**Reading passage**
Histoire numérique et l’historiographie

Collecting, analysing and visualising documents in the political domain

1 Octobre 2020

Online lecture by Sara Tonelli, head of the Digital Humanities group at Fondazione Bruno Kessler (Trento).



In this talk, Sara Tonelli will present the main challenges in dealing with documents in the political domain, discussing how agreement and disagreement between two opponents can be automatically captured. The task is particularly challenging when data are not in dialogical format and when the goal is to understand the political position of two opponents starting from monological corpora. She will present the experiments carried out using machine learning and linguistically-motivated features on the documents of Kennedy and Nixon presidential campaign in 1960.

She will also introduce two projects dealing with Italian digital archives in the political domain: Alcide De Gasperi’s collection of public documents and the digital edition of his letters. She will describe the pipeline adopted, from digitalization to data exploration, the annotation of the corpus and some preliminary analyses of the content of the archives, as well as present the architecture created to transcribe the letters, perform quality control and publish them online on the project portal. Her analyses shows how distant reading can complement close one by comparing the content of the two collections and providing new insights into De Gasperi’s life.

Items from a data source
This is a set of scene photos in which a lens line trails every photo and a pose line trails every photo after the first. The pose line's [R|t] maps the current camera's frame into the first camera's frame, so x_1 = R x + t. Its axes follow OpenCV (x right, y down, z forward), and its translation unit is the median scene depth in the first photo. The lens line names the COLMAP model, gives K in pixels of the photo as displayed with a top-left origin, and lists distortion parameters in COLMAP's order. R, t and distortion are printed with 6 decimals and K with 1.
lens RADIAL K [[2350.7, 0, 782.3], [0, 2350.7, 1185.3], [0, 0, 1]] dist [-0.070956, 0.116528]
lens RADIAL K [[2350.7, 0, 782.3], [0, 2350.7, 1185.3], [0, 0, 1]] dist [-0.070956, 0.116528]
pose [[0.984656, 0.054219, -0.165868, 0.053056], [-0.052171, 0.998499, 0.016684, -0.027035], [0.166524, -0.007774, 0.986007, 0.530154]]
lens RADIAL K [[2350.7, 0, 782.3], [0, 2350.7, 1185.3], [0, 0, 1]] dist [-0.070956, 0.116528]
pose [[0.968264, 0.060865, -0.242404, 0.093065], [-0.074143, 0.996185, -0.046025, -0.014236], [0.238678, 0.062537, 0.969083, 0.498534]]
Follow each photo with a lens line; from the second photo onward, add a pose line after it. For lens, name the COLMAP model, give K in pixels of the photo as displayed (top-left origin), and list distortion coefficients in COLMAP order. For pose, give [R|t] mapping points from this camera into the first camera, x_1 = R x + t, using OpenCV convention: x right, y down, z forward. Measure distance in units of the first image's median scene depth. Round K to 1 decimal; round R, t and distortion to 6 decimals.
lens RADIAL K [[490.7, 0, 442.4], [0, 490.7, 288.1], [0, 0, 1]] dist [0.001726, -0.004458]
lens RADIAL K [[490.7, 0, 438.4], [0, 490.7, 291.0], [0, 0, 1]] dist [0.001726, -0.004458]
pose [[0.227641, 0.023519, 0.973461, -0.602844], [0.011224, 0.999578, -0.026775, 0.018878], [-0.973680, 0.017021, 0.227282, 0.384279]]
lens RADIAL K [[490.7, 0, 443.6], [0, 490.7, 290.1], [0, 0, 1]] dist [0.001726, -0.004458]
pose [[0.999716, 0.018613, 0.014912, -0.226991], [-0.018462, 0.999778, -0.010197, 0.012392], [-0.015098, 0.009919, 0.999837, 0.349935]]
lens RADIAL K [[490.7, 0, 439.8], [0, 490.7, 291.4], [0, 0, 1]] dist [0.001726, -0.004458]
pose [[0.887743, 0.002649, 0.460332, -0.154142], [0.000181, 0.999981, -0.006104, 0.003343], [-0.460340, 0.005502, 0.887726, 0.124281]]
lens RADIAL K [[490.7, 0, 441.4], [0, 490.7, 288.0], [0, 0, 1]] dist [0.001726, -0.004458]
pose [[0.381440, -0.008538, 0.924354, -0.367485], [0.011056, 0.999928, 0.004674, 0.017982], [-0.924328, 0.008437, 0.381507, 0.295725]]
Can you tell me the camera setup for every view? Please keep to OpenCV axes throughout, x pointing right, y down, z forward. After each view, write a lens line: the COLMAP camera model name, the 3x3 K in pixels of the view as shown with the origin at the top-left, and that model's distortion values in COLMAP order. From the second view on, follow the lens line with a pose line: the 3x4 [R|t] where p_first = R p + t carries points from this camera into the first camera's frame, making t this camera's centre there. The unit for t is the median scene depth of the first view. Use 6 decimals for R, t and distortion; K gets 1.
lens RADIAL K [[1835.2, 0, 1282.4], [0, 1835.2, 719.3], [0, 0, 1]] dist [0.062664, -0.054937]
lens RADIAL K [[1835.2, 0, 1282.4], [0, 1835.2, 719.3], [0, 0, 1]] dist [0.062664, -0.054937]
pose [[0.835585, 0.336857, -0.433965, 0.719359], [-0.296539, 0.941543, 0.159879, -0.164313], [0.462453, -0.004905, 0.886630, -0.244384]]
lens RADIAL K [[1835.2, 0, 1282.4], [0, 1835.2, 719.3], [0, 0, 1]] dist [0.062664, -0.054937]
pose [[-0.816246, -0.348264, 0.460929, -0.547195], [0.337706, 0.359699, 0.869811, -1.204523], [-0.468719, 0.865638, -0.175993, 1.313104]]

**Exercise requirements**
1. In the lecture announcement, which presidential campaign's documents were used in the experiments?
2. For each statement, say yes or no depending on whether it agrees with the lecture announcement, and quote the words that decide it. (a) The experiments drew on documents from the 1960 Kennedy and Nixon presidential campaign. (b) The lecture was given in person in Trento. (c) The two Italian projects cover De Gasperi's public documents and his letters.
3. Please rewrite everything in the lecture announcement from "Collecting, analysing and" down to "campaign in 1960.", swapping "opponents" for "rivals".
The rows have no connection to the lecture announcement.

**Solutions below**
1. The 1960 presidential campaign of Kennedy and Nixon.

2.
(a) Yes: "on the documents of Kennedy and Nixon presidential campaign in 1960"
(b) No: "Online lecture by Sara Tonelli"
(c) Yes: "Alcide De Gasperi’s collection of public documents and the digital edition of his letters"

3.
Collecting, analysing and visualising documents in the political domain

1 Octobre 2020

Online lecture by Sara Tonelli, head of the Digital Humanities group at Fondazione Bruno Kessler (Trento).



In this talk, Sara Tonelli will present the main challenges in dealing with documents in the political domain, discussing how agreement and disagreement between two rivals can be automatically captured. The task is particularly challenging when data are not in dialogical format and when the goal is to understand the political position of two rivals starting from monological corpora. She will present the experiments carried out using machine learning and linguistically-motivated features on the documents of Kennedy and Nixon presidential campaign in 1960.